▶ Work order:
Only the lines with the string "para" are needed; return each of them from the entries below.

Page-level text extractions
■ ■ ■ ■ ■ ■ ■

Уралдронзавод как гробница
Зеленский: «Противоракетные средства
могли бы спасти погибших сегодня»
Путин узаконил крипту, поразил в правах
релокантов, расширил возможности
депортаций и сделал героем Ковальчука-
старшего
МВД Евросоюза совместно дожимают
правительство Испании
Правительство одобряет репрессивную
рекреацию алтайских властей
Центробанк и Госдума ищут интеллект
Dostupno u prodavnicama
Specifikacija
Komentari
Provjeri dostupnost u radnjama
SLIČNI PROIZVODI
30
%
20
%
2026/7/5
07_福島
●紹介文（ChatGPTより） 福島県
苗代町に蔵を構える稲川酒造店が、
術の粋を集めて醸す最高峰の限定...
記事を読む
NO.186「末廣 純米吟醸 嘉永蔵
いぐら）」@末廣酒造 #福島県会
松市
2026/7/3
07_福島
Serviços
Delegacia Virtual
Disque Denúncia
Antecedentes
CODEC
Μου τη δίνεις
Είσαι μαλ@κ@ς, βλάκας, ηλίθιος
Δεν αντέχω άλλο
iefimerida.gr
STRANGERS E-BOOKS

■ ■ ■ ■ ■ ■ ■

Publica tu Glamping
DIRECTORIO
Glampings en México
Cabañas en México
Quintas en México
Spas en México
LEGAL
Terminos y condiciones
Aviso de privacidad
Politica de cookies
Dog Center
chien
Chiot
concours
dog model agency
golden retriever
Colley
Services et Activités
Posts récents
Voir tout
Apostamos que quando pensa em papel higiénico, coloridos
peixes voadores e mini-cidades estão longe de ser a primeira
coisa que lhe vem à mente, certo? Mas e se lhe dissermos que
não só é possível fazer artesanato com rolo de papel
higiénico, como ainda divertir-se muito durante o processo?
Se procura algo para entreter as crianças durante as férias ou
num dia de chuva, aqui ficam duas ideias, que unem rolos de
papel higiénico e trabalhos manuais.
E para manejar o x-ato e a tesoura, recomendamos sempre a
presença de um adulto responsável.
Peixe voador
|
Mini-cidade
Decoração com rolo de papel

■ ■ ■ ■ ■ ■ ■

▶ Result of the task:
Se procura algo para entreter as crianças durante as férias ou
E para manejar o x-ato e a tesoura, recomendamos sempre a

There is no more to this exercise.